FOOTNOTES:
[104] Call: Our cause has been endorsed in the platforms of every political party. In order to determine how most expeditiously to press these newly won advantages to final victory this convention is called. Women workers in every rank of life and in every branch of service in increasing numbers are appealing for relief from the political handicap of disfranchisement.... Unmistakably the crisis of our movement has been reached. A significant and startling fact is urging American women to increased activity in their campaign for the vote. Across our borders three large Canadian provinces have granted universal suffrage to their women within the year. In every thinking American woman's mind the question is revolving: Had our forefathers tolerated the oppressions of autocratic George the Third and remained under the British flag would the women of the United States today, like their Canadian sisters, have found their political emancipation under the more democratic George the Fifth? American men are neither lacking in national pride nor approval of democracy and must in support of their convictions hasten the enfranchisement of women. To plan for the final steps which will lead to the inevitable establishment of nation-wide suffrage for the women of our land is the specific purpose of the Atlantic City Convention.
| Anna Howard Shaw, Honorary President. | ||
| Carrie Chapman Catt, President. | ||
| Jennie Bradley Roessing, First Vice-President. | ||
| Katharine Dexter McCormick, Second Vice-President. | ||
| Esther G. Ogden, Third Vice-President. | ||
| Hannah J. Patterson, Corresponding Secretary. | ||
| Mary Foulke Morrison, Recording Secretary. | ||
| Emma Winner Rogers, Treasurer. | ||
| Helen Guthrie Miller, | } | Auditors. |
| Pattie Ruffner Jacobs, | ||
[105] On June 1, a short time before the meeting of Republican and Democratic National Conventions, twenty-nine members of the Lower House of Congress from States where women vote, who wished the conventions to put woman suffrage in their platforms, had a hearing before the House Judiciary Committee.
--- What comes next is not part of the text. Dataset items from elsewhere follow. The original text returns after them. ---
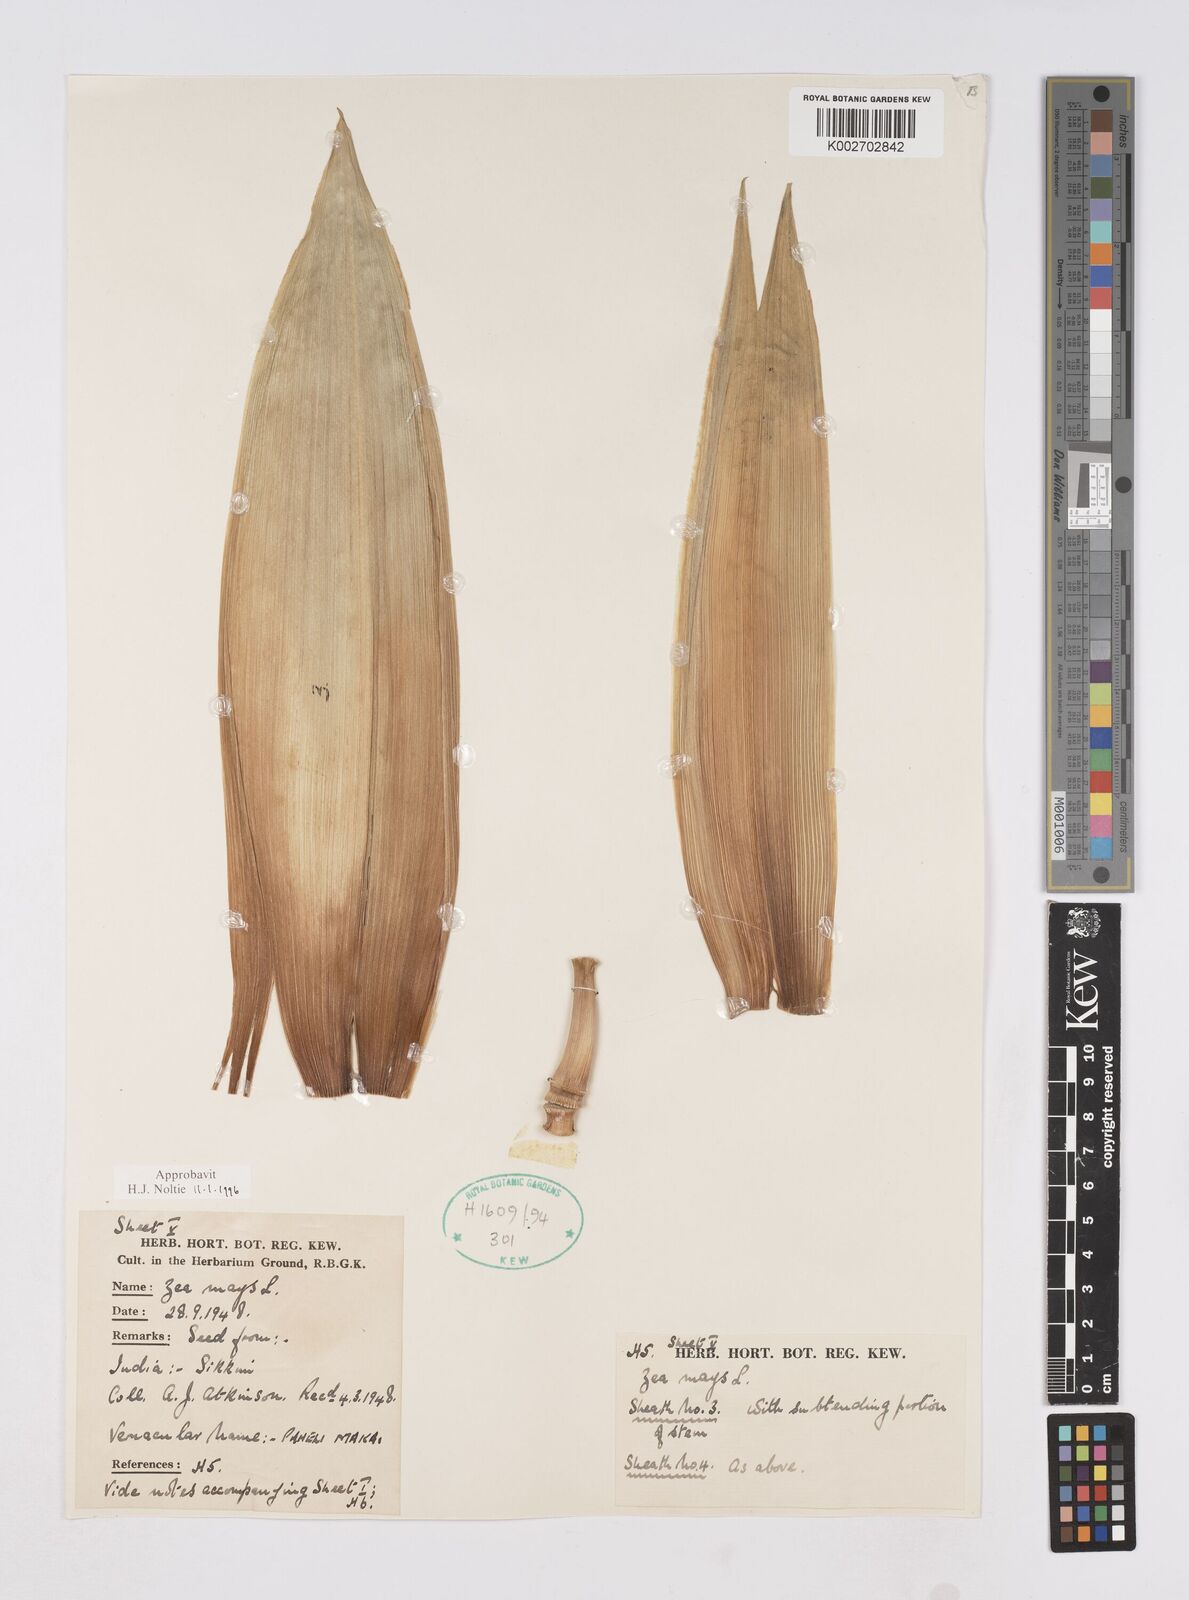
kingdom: Plantae
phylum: Tracheophyta
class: Liliopsida
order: Poales
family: Poaceae
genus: Zea
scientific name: Zea mays
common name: Maize
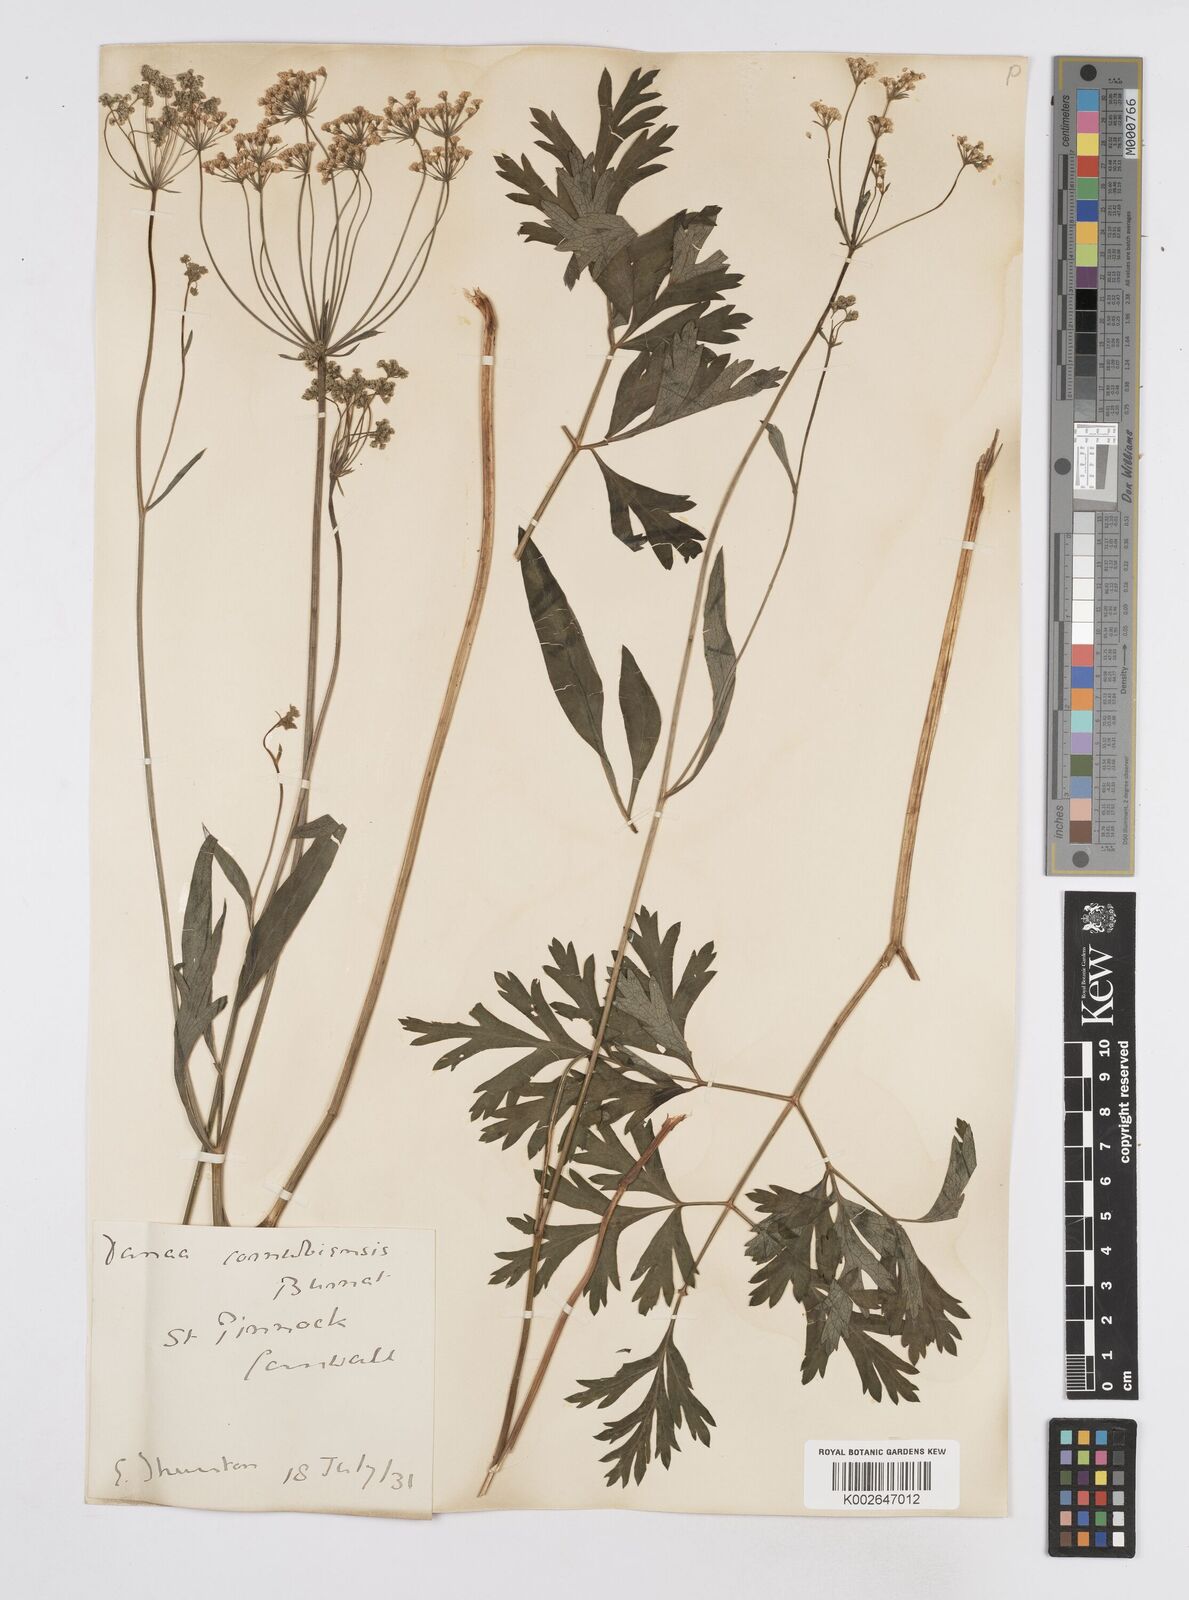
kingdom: Plantae
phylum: Tracheophyta
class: Magnoliopsida
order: Apiales
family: Apiaceae
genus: Physospermum
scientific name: Physospermum cornubiense
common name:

The Representatives, both Democratic and Republican, who made brief arguments for the Federal Amendment were: Ariz., Carl Hayden; Cal., Denver S. Church, Charles H. Randall, William Kettner, John E. Raker; Colo., Benjamin C. Hilliard, Edward Keating, Edward T. Taylor; Ills., James T. McDermott, Adolph J. Sabath, James McAndrews, Frank H. Buchanan, Thomas Gallagher, Clyde H. Tavenner, Claudius U. Stone, Henry T. Rainey, Martin D. Foster, William Elza Williams (a member of the Judiciary Committee); Kans., Joseph Taggart (also a member), Dudley Doolittle, Guy T. Helvering, John R. Connelly, Jouett Shouse, William A. Ayres; Mont., John M. Evans, Tom Stout; Utah, James H. Mays; Wash., C. C. Dill.
Judge Raker acted as chairman and the remarkably strong presentation called out many questions from the anti-suffrage members of the Judiciary Committee.
[106] Senator Borah told them that the plank the National Suffrage Board had submitted, endorsing a Federal Amendment, was absolutely impossible but one could be obtained declaring for woman suffrage by State action. They accepted it, which was a wise thing to do, as had the Republican platform not favored woman suffrage per se the Democratic platform, adopted the following week, would not have done so.